AIM OF THE TASK: Tell how many lines in the data below contain "linejoin", using one number as the whole reply.

Collected data entries:
=== Section Start ===

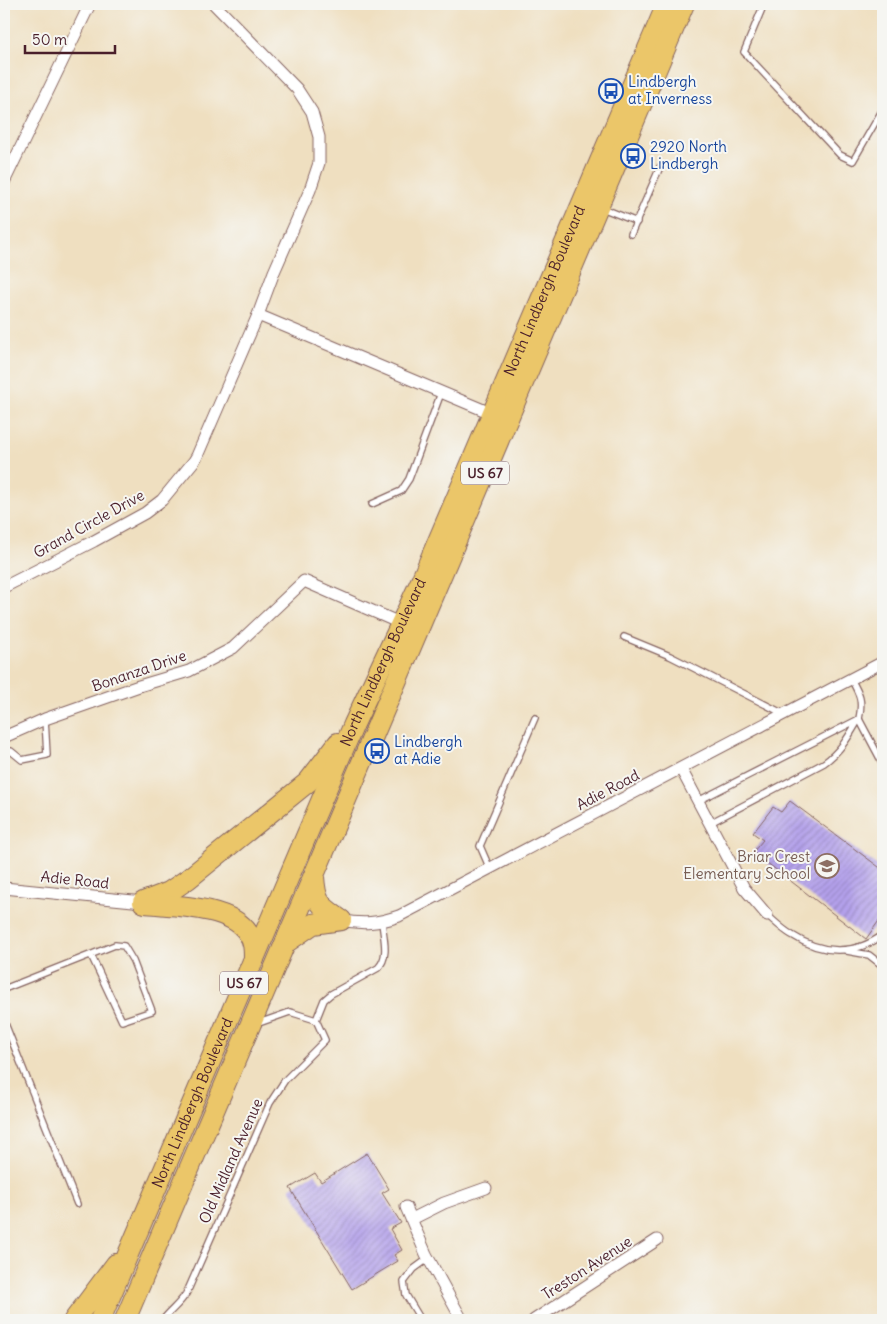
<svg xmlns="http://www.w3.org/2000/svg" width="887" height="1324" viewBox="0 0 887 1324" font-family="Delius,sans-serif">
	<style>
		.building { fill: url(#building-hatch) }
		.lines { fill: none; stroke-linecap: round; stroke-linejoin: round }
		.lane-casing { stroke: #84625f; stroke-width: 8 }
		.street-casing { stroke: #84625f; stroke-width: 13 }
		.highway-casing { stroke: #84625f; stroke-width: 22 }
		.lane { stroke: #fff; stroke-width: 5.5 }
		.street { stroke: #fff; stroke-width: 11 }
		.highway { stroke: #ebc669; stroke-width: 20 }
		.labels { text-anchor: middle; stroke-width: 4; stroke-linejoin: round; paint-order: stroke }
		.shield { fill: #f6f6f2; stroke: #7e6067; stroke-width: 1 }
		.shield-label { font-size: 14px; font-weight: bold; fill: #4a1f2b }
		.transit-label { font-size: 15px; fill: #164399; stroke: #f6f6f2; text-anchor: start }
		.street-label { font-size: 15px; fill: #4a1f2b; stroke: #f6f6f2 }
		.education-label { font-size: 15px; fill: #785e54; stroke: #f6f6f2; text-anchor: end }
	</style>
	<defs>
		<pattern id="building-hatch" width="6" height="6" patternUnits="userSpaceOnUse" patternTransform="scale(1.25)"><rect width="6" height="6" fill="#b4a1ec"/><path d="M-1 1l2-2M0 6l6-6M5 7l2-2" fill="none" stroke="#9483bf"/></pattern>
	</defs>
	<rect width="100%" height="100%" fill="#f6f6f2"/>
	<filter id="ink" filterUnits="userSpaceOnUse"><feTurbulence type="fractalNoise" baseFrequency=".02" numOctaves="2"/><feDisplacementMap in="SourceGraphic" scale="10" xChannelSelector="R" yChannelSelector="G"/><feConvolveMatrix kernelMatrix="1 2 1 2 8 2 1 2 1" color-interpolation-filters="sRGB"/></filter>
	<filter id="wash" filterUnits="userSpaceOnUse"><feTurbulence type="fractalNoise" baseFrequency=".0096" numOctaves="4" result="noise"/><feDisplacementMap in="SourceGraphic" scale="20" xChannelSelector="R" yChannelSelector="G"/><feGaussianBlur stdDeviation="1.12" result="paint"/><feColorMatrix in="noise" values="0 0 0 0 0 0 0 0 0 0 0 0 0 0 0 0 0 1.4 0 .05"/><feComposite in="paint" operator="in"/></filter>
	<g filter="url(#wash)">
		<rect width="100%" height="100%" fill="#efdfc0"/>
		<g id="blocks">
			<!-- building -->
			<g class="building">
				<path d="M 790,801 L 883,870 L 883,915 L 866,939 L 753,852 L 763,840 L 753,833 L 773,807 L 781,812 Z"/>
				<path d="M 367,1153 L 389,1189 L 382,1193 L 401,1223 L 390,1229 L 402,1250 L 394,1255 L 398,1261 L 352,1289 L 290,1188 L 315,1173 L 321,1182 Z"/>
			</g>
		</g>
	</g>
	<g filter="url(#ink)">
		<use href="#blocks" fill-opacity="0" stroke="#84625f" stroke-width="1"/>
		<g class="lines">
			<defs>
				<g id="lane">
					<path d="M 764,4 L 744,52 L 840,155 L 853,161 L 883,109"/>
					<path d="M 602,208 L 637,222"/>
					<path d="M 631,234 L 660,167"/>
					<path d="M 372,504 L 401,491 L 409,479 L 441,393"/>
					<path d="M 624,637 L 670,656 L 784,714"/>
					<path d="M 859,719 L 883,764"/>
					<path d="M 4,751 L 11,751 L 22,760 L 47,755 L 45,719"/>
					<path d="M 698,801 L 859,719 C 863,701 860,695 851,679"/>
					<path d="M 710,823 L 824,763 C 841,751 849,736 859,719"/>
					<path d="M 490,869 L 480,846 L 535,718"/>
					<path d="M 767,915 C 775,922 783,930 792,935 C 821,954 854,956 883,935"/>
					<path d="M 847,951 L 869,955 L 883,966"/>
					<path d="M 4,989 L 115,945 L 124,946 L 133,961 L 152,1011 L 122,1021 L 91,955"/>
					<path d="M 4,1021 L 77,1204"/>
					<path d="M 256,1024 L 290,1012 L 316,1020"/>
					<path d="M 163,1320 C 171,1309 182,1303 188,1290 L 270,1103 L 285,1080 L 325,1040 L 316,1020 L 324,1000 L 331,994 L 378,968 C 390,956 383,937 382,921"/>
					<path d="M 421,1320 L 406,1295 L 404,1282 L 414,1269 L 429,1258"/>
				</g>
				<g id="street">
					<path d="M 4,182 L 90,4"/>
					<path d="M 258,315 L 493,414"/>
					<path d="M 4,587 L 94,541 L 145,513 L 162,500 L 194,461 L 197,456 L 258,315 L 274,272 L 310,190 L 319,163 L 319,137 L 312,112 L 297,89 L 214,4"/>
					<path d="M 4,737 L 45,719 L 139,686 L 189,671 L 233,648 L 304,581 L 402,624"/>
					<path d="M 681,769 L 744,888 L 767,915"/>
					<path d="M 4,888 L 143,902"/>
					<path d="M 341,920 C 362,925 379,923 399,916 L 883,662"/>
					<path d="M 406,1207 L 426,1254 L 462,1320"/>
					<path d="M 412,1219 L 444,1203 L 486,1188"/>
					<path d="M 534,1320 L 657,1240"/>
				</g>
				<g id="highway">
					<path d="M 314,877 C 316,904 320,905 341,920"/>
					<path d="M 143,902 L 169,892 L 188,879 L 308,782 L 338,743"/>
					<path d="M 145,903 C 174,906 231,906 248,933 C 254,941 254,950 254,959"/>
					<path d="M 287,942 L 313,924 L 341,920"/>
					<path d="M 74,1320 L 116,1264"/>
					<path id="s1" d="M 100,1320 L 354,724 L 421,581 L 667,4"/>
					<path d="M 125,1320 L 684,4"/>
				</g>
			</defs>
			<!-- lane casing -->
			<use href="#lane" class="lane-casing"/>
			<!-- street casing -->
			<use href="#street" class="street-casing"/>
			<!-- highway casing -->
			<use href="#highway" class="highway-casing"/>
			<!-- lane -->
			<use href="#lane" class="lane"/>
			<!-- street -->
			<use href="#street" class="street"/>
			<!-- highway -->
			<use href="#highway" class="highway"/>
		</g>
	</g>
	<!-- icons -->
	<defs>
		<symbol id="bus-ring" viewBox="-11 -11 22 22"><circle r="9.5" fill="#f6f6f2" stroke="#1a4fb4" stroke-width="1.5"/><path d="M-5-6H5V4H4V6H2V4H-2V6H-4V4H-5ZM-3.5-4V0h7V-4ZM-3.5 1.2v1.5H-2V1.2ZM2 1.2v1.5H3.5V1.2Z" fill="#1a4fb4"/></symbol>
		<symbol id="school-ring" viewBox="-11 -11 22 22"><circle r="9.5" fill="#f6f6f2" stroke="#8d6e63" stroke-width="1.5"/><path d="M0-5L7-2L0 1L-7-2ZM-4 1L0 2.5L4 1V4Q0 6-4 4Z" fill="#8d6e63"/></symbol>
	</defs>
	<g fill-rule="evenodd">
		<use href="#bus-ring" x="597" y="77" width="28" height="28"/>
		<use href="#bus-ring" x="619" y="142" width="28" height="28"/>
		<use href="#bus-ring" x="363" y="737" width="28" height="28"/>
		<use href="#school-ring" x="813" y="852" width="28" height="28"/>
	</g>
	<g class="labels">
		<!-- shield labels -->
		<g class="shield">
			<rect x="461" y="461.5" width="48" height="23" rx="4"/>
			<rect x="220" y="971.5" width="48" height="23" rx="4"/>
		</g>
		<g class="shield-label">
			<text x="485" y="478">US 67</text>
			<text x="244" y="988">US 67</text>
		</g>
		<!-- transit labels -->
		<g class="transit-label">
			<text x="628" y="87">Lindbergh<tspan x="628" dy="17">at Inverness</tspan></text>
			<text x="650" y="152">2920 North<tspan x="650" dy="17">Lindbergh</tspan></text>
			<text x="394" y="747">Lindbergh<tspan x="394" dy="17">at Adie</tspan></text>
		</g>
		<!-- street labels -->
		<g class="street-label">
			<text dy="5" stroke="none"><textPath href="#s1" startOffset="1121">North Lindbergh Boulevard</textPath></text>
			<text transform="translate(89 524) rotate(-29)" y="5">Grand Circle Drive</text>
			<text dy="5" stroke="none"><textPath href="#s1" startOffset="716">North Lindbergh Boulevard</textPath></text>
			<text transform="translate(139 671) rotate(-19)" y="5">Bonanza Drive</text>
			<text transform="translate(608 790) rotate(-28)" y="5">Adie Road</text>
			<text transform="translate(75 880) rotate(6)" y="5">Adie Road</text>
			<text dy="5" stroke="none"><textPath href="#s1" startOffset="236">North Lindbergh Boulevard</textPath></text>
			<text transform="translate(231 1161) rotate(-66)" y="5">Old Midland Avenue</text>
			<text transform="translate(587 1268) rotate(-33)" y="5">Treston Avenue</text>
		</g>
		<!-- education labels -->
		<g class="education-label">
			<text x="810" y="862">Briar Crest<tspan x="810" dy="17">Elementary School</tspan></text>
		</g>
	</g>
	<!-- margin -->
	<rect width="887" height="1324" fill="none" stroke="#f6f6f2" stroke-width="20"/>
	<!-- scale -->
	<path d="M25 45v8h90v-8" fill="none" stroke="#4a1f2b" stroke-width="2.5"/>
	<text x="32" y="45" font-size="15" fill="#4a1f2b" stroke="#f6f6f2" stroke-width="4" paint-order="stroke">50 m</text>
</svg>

=== Section End ===

YOUR RESPONSE: 2